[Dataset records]
## begin
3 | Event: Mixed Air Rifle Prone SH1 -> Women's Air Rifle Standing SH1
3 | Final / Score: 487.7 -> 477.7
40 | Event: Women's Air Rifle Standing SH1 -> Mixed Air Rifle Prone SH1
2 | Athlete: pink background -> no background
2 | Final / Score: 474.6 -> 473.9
## end
Copy every line of the material above word for word.

▶ Answer for the task
3 | Event: Mixed Air Rifle Prone SH1 -> Women's Air Rifle Standing SH1
3 | Final / Score: 487.7 -> 477.7
40 | Event: Women's Air Rifle Standing SH1 -> Mixed Air Rifle Prone SH1
2 | Athlete: pink background -> no background
2 | Final / Score: 474.6 -> 473.9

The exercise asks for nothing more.